Even before the Covid-19 crisis, we were undergoing a profound reinvention of the way we work. Now with nearly 4 million working from home, the future of the office is under threat. Or is it?
It's tempting to conclude that the office has had its day, but the dedicated workplace still has plenty to offer even in the 'new normal.'
As humans, we're hardwired to be creative and working together in groups gives us the opportunity to innovate and problem solve. While connection can be facilitated by technology, it's no replacement for actual human contact. It's no surprise that 71% of new remote workers are struggling with the impact on their mental health.

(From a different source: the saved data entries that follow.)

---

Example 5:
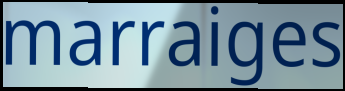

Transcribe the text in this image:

marraigesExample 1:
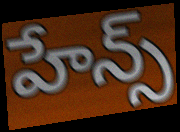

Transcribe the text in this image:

హేన్స్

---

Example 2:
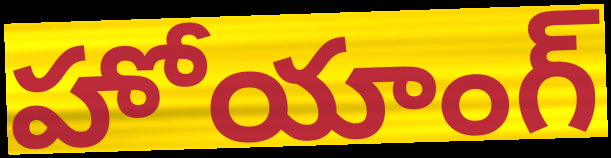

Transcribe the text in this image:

హోయాంగ్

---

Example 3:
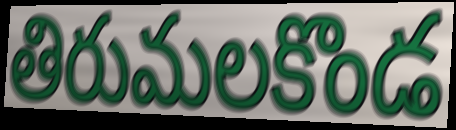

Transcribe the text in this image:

తిరుమలకొండ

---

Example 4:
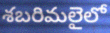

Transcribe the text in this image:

శబరిమలైలో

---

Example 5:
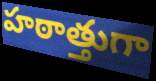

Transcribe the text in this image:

హఠాత్తుగాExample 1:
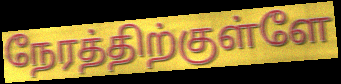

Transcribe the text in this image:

நேரத்திற்குள்ளே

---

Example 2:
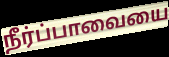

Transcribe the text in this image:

நீர்ப்பாவையை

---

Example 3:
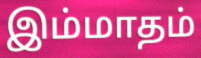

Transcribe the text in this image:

இம்மாதம்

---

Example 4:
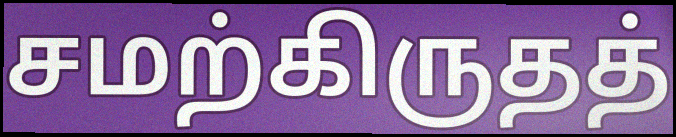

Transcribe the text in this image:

Teams rely on the cross pollination of ideas that happens in the break out area or across a desk. And organisations rely on the collaboration between and across teams - and nothing facilitates that like the office.
A sense of direction
Bringing people together in the workplace helps them to align their objectives and develop a shared sense of purpose. It's critical to developing team morale, a sense of direction and that idea of being all in it together.

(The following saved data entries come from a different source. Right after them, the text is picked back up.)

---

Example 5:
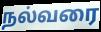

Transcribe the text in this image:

நல்வரைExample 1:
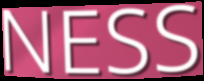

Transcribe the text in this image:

NESS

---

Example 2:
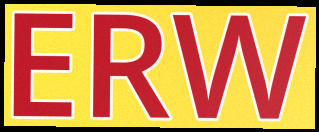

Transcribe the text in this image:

ERW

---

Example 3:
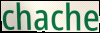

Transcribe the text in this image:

chache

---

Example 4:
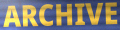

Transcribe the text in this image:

ARCHIVE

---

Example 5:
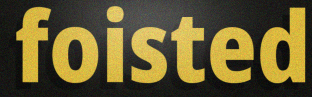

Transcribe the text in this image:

foistedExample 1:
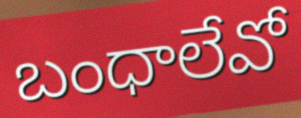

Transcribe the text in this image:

Without the physical space to energise and bring us together, it's easy to feel set adrift from the aims and goals of the organisation. We need to experience the bandwagon effect - the sociological concept of being swept along by the group - to keep us focused, engaged and aligned with a common goal.
It may seem difficult to quantify company culture, but the workplace does a powerful job of communicating your businesses' culture in a tangible way. Each part of the physical space communicates something about your mission and values, placing emphasis on collaboration and connection, wellbeing and community. Each of those communicable signals speaks of the priorities and values of the organisation as a whole.

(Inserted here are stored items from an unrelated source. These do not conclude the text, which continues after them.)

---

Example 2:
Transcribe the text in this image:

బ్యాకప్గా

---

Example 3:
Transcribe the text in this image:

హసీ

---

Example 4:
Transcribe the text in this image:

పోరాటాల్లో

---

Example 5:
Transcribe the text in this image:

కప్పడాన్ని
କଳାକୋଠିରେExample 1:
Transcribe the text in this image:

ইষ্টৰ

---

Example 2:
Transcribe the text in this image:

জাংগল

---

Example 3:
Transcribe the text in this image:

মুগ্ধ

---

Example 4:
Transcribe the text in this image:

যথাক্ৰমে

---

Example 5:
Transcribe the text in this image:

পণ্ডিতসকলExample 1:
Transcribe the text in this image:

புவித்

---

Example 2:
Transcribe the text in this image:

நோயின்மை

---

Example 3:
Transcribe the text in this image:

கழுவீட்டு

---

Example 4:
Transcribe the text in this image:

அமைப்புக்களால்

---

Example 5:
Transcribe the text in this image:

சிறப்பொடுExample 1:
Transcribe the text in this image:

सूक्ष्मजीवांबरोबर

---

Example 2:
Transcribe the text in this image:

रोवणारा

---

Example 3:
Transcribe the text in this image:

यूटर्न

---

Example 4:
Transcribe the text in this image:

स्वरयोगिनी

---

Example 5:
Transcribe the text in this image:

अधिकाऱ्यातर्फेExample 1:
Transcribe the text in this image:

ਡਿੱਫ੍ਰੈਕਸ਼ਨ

By coming together in the office the workforce is more productive, more engaged and more focused.
Research shows that women are at a huge disadvantage when it comes to being able to devote time to their work when working remotely. And disengaged people are far more likely to have a side hustle, which is a fast track to losing talent.
Trust the culture
Trust and empathy are enhanced by physical proximity, with team dynamics deteriorating with physical distance. When we work physically together we develop the social capital that lets us work at our most effective.
And while communication can happen virtually, company culture is harder to manage. Those opportunities to praise, encourage and reward are more difficult to spot and with them the chance to reinforce great contributions and manage behaviours that may not align with company culture.
Health and wellbeing
Our brains are easily bored and we crave variety. The workplace supports our need for new experiences, for movement and for mental stimulation. We also benefit from setting boundaries that help us to separate life and work. Going to the office gives us the opportunity to immerse ourselves in work without distractions, and then to leave work behind when we return home.
The bottom line is that we can achieve a great deal digitally. And we can work from home productively and effectively, up to a point. But the workplace has a fundamental role in our working lives and offers the kind of value that we do best to incorporate into a holistic strategy, not an either-or.